● **DIRECTIONS**: Look through the data below for the line with "from top-layer architecture", and transcribe it exactly together with each line after it up to and including the line with "same techniques together, each". Give nothing else.

Top of EXERCISE DATA

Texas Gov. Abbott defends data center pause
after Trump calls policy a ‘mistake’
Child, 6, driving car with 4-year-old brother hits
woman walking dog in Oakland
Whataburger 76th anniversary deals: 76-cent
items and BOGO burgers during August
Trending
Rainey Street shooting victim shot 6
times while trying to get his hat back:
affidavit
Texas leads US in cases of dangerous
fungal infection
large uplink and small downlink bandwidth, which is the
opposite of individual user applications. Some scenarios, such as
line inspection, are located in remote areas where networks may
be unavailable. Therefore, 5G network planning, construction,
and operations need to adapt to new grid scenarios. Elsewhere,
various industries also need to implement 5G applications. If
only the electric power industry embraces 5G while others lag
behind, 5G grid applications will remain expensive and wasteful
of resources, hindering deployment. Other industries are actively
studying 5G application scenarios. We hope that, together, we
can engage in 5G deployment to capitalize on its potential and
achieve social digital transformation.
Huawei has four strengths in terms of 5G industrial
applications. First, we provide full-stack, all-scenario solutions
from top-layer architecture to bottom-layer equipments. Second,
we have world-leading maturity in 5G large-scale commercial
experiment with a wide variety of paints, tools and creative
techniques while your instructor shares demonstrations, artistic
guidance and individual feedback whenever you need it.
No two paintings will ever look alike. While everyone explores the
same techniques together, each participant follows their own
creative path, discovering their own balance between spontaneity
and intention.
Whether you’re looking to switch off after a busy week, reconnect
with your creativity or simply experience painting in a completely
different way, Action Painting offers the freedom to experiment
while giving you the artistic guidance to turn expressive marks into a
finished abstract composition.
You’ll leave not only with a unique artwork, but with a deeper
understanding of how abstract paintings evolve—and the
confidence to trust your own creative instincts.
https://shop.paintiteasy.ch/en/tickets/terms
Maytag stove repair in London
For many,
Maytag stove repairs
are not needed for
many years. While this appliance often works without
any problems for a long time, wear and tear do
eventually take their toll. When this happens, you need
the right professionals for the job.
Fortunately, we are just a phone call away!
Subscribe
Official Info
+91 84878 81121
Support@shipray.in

Bottom of EXERCISE DATA

● **ANSWER BOX**:
from top-layer architecture to bottom-layer equipments. Second,
we have world-leading maturity in 5G large-scale commercial
experiment with a wide variety of paints, tools and creative
techniques while your instructor shares demonstrations, artistic
guidance and individual feedback whenever you need it.
No two paintings will ever look alike. While everyone explores the
same techniques together, each participant follows their own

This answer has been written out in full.